3

I have a weighted graph with ~340k vertices and ~772k edges. I build an edge and vertices RDD from a file on HDFS.

val verticesRDD : RDD[(VertexId, Long)]

val edgesRDD : RDD[Edge[Double]]

From these RDDs I create a graph using the .apply method.

val my_graph: Graph[(Long),Double] = Graph.apply(verticesRDD, edgesRDD)

I then compute a shortest path algorithm for a range of inputs. This works well on a single node implementation. However, when I run in cluster mode with multiple nodes, I am not seeing a speed up or hardware utilisation.

Reading the documentation, I see that "GraphX provides several ways of building a graph from a collection of vertices and edges in an RDD or on disk. None of the graph builders repartitions the graph’s edges by default; instead, edges are left in their default partitions (such as their original blocks in HDFS)."

Thus, it makes sense that I am not seeing a speed up as the edges are left in their original default partition, on HDFS.

I then tried the partitionBy(PartitionStrategy.RandomVertexCut) method but this obviously does not help with repartitioning edges.

I found there is a minEdgePartitions argument for constructing a graph using the fromEdgeTuples method.

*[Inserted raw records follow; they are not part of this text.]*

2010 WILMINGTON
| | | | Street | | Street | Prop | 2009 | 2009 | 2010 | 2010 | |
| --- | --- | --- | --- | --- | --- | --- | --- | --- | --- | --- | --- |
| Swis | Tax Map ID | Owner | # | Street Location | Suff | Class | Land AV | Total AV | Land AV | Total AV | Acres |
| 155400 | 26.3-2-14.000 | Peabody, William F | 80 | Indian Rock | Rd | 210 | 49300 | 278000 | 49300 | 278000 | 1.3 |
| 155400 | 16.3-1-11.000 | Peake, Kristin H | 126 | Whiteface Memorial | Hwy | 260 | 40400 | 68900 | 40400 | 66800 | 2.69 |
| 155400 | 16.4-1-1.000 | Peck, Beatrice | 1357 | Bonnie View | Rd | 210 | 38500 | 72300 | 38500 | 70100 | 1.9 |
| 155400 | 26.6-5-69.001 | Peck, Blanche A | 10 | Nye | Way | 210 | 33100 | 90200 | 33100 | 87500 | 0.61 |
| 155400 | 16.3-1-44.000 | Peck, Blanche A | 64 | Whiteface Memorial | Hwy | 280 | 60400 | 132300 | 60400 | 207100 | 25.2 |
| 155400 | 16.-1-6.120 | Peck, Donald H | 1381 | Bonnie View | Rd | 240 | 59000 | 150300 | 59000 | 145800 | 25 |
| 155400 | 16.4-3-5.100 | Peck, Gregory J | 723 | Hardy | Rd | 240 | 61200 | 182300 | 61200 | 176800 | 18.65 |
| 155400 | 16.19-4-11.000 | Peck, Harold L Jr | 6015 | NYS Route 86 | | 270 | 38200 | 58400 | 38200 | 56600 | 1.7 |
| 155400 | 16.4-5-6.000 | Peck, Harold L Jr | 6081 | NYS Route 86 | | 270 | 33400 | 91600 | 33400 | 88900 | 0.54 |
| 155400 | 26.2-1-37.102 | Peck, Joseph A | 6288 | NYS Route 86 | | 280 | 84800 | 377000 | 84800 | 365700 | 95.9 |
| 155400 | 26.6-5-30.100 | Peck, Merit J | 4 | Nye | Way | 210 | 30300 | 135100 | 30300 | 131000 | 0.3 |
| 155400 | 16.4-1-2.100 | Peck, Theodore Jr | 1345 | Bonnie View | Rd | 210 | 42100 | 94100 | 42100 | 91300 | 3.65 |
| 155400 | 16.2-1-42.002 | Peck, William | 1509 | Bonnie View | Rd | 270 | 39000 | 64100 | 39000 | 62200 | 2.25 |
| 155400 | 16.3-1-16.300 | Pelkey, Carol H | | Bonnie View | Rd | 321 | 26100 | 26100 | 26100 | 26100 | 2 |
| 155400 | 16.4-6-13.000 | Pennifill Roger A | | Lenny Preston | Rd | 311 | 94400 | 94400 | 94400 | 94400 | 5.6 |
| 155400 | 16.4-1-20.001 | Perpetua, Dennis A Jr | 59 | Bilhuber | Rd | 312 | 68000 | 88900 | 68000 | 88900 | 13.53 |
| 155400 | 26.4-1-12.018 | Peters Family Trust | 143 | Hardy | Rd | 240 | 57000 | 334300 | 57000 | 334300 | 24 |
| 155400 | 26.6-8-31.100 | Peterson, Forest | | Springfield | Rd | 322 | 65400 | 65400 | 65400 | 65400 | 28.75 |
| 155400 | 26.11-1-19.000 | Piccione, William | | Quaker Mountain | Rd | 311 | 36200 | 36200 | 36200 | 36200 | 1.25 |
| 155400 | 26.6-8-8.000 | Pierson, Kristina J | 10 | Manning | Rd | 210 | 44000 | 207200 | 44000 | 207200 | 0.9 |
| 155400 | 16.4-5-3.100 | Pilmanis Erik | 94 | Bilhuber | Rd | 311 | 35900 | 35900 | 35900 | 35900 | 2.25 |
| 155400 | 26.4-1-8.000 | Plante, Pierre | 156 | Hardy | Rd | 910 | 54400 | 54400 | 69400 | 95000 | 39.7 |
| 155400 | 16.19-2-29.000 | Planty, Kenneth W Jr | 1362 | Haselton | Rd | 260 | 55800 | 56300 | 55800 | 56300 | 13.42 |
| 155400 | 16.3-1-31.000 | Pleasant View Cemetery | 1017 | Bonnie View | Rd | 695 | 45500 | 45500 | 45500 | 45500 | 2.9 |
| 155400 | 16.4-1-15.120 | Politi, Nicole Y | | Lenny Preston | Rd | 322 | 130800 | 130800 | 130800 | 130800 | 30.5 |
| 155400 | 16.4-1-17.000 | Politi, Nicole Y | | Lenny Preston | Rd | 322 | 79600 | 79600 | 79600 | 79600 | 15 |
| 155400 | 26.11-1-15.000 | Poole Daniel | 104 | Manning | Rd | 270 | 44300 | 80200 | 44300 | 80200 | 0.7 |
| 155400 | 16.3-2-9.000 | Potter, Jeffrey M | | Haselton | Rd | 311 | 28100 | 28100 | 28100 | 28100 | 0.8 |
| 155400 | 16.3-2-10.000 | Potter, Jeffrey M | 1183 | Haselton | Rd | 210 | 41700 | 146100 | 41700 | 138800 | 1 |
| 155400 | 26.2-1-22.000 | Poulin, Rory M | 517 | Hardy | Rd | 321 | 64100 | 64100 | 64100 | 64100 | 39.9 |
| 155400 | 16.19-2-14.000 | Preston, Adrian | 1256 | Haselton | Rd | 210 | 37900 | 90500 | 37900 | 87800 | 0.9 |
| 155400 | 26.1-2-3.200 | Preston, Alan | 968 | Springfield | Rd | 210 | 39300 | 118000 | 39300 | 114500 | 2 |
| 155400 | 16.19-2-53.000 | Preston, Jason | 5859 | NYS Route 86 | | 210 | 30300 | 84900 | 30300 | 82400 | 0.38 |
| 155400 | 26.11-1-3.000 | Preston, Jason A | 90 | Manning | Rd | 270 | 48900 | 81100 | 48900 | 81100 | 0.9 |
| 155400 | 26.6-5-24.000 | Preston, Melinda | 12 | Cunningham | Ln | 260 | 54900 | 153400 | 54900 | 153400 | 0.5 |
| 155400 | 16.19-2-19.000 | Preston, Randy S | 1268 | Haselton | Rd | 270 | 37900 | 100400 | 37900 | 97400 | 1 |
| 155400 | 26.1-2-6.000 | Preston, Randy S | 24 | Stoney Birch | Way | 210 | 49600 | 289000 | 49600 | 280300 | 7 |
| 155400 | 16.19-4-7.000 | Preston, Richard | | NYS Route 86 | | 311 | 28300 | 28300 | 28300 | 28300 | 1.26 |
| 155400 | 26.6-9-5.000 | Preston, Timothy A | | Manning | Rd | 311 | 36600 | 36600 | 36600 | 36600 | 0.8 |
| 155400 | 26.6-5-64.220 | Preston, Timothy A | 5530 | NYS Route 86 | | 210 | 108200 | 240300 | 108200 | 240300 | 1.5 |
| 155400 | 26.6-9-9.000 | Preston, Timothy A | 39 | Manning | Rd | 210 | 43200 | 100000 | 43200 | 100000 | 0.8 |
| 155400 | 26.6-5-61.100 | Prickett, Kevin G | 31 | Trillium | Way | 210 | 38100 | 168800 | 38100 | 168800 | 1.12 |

How do I partition edges with the graph.apply constructor method?

LearningSlowly
  • 8,641
  • 19
  • 55
  • 78
  • Have you already tried **partitionBy(PartitionStrategy.EdgePartition2D)**? Edges are assigned to the partitions using both the source vertex and the destination vertex. – Umberto Griffo Dec 12 '16 at 09:21
  • All possible partitioning strategies can be found in the following link: http://spark.apache.org/docs/latest/api/scala/index.html#org.apache.spark.graphx.PartitionStrategy$ – Daniel de Paula Dec 17 '16 at 18:56

1 Answers1

0

The minEdgePartitions parameter used by fromEdgeTuples is passed to its RDD builder, so here what you should do to get the same result (partitioned edges) is to first build a partitioned edgeRDD than pass it to graph.apply.

val parts = 100
val edgesRDD : RDD[Edge[Double]] = sc.textFile[Edge[Double]]]("/path/to/file", 
                                        minPartitions = parts)
val verticesRDD : RDD[(VertexId, Long)]
val my_graph: Graph[(Long),Double] = Graph.apply(verticesRDD, edgesRDD)
PhiloJunkie
  • 1,111
  • 4
  • 13
  • 27